言葉は刃物だ ~おねしょとコミュニケーション教育の話~
数年前のある日、私はとある小学校の教室でグループディスカッションの仕方を指導していた。お題は以下のようなものだった。
班の中で一人を選び、その人の悩みを聞いてください。
そして、その悩みが生じている原因を皆で話し合い、解決策をひとつ見つけてください。最後にそれを2分間のプレゼンテーションで発表してください。
ちなみに、この教室にいたのは5年生だ。
教職についている方や、年頃の子をお持ちの親御さんなら、このお題がいかに危険なものか、想像がつくかもしれない。
「こんなテーマに取り組ませて、うちの子が話した悩みが原因でいじめにでも遭ったらどうするつもりですか?」
学校に押しかけてそう叫ぶ保護者の姿が目に浮かぶ人すらいるかもしれない。
事実、このテーマに対して、私もひそかにヒヤヒヤする悩み事を打ち明けた男子児童がいた。
僕は、いまだに、おねしょがなおらない。
小学5年生の子がおねしょをすることくらい、いくらでもあるとまでは言わないが、かといって、特段珍しいことというわけでもない。しかし、それを思春期の男女がひしめく教室内で打ち明けるとなると、これはちょっとした事件である。
教室内には、弱みを握られたくない相手もいるかもしれない。ひそかに思いを寄せている子もいるかもしれない。そう言う状況下で、彼は「おねしょがなおらない」を迷わず悩み事として、挙げた。
そして、この班の子たちの反応は実に立派だった。
彼らは原因究明のための質問を、淡々と進めていく。
・へぇ、週にどのくらいおねしょするの?
・寝る前にトイレに行かないこともある?
・寝る前にお水飲んだりする?
・怖い本とか読んだりしてない?
結果として発表されたプレゼンテーションは、
「寝る前にトイレを済ませましょう」
といった他愛もないものだったが、そのプロセスは私自身も、そしてそれを見学していた先生方も感動を禁じえなかった。

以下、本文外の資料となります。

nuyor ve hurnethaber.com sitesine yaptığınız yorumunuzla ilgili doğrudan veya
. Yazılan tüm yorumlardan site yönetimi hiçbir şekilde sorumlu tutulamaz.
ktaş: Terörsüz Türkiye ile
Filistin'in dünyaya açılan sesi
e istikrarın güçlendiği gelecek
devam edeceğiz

この授業では、私は特に「人を馬鹿にするようなことはやめましょう」とは言わなかった。禁じられるとやりたくなるのが人の性ということもあるし、Don'tsで子どもたちを縛るとディスカッションが盛り上がりにくいという面もある。
代わりに言った事と言えば、「せっかくだから、本当に悩んでいることを言ってみてほしい」ということだった。そんな中で提示された「おねしょ問題」は、彼にとって切実な悩みだったのだろう。そしてそれを「ふざけて受け止めてはいけない」と、班のみんながしっかり理解してくれたのだと思う。
ちなみに、この小学校では、兼ねてから私をプレゼンテーションやコミュニケーションの外部講師として登壇させてくださっており、1年目は単なる発表、2年目はグループでの発表、3年目はグループでの問題解決…といった形で年々レベルを上げて指導をしていた。

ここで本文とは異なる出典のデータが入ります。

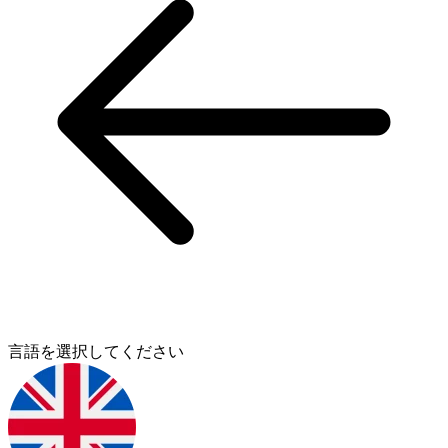
言語を選択してください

といっても、年に数回のことでしかない。日ごろの指導で、飛び降りても怪我しないようなフカフカの土壌をクラス内に作ったのは、まぎれもなく担任の先生の功績だと思っている。
言葉は、刃物だ。
そういう例えを私は良く引き合いに出す。
祖父が言っていた「言葉はメスにもなるしドスにもなる」という口癖が元だ。
人を病から救うメスのように言葉を使うこともできれば、チンピラが振り回すナイフのように人を傷つけるためにも使うことができてしまう。刃物と違うのは、言葉は勝手に人から人へと伝播して、いつの間にか人を傷つけたり、いつの間にか人を救ったりするということかもしれない。
SNSに群がる誹謗中傷は、本人にその刃が当たるという自覚もないまま投げられた手裏剣のようなものだ。…いや、時としてそれを「わざと」やっている人もいるだろう。自分の名だけを伏せたまま投げつける卑劣極まりない行為だと思う。

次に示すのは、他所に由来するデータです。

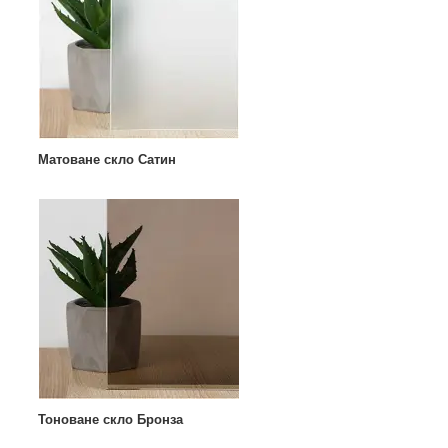
Матоване скло Сатин
Тоноване скло Бронза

前回のユーモアに関する記事でも似たようなことを書いたが、コミュニケーション能力を磨くということは、この例えに乗っかれば「刃物を研ぐ」行為に等しい。学ぶにつれて切れ味が伴うからこそ、そこに求められる品性を併せて身に着けなければ、ダークサイドに堕ちる。
プレゼンテーションなりコミュニケーションスキルを学ぶのは、そういう意味で武道にも似ているところがある、と思う。